I.C. § 6-1106 (emphasis added). Sun Valley argues that the plain language of section 6-1106 bars
recovery by Milus as a matter of law because the snowmaking equipment that Mr. Milus collided
with was plainly visible or plainly marked in accordance with Idaho Code section 6-1103.
For the reasons discussed previously in this opinion, there is a genuine issue of material
fact concerning whether the snowmaking equipment was plainly visible or plainly marked in
accordance with section 6-1103(2). Because the defense is only available if the equipment was
marked in accordance with section 6-1103(2), a jury will have to determine whether the
snowmaking equipment met the requirements of that section before Sun Valley may avail itself of
this defense. Therefore, Sun Valley is not entitled to summary judgment under section 6-1106.

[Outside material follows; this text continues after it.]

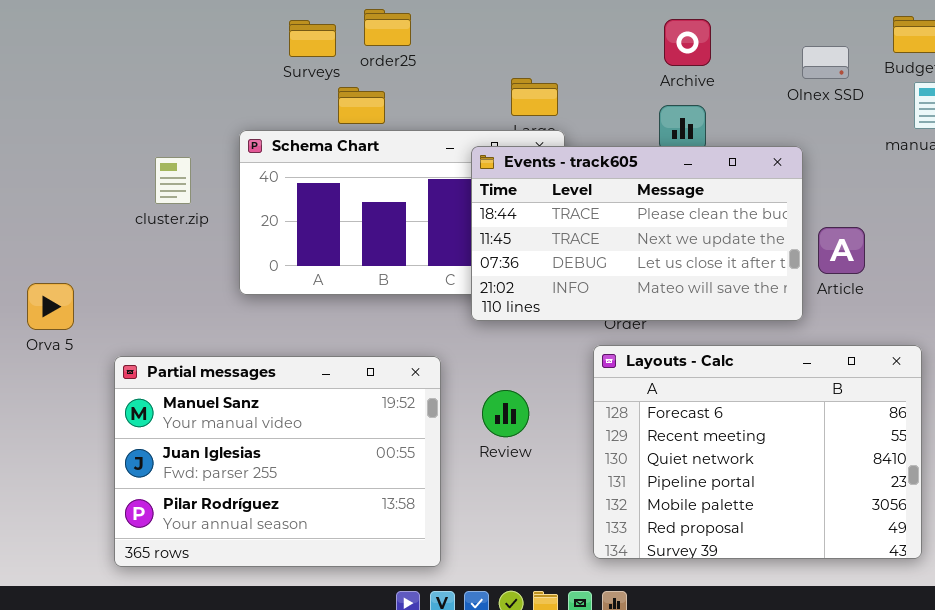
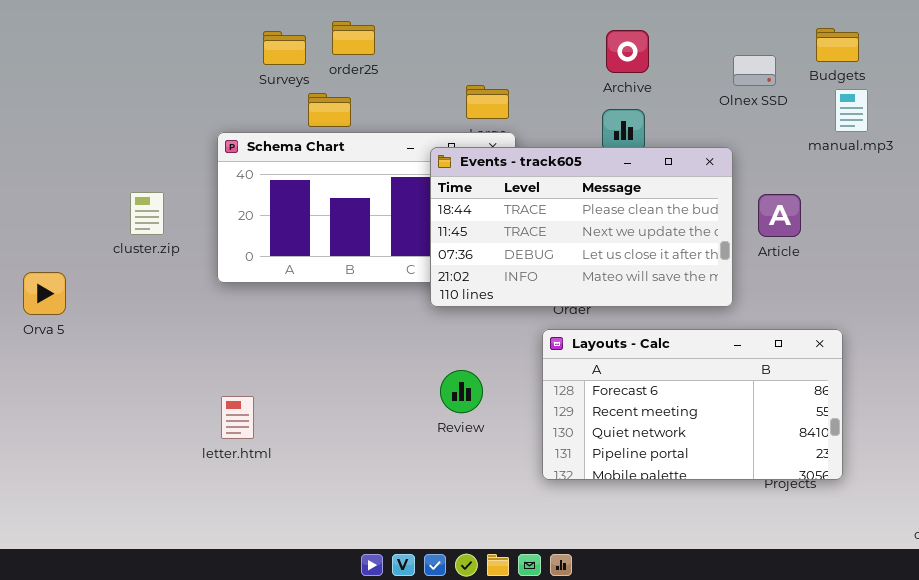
cluster.zip: [155,157,191,204] -> [130,192,164,235], moved
Article: [818,227,865,274] -> [758,194,801,237], moved
Layouts - Calc: [593,345,922,559] -> [542,329,843,480], resized
Partial messages: [114,356,441,567] -> none, closed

F. Sun Valley is not entitled to attorney fees.
Sun Valley requests attorney fees on appeal pursuant to Idaho Code section 12-121, which
permits the prevailing party to recover its reasonable attorney fees if the Court finds that the
nonprevailing party brought, defended, or pursued the case frivolously, unreasonably, or without
foundation. However, Sun Valley is not the prevailing party on appeal and, therefore, is not entitled
to an award of attorney fees under the statute.
V. CONCLUSION
We reverse the district courtâs grant of summary judgment in favor of Sun Valley and
remand for further proceedings consistent with this opinion. As the prevailing party, Milus is
awarded costs on appeal pursuant to Idaho Appellate Rule 40.
Chief Justice BEVAN, and Justices BRODY, STEGNER, and MOELLER CONCUR.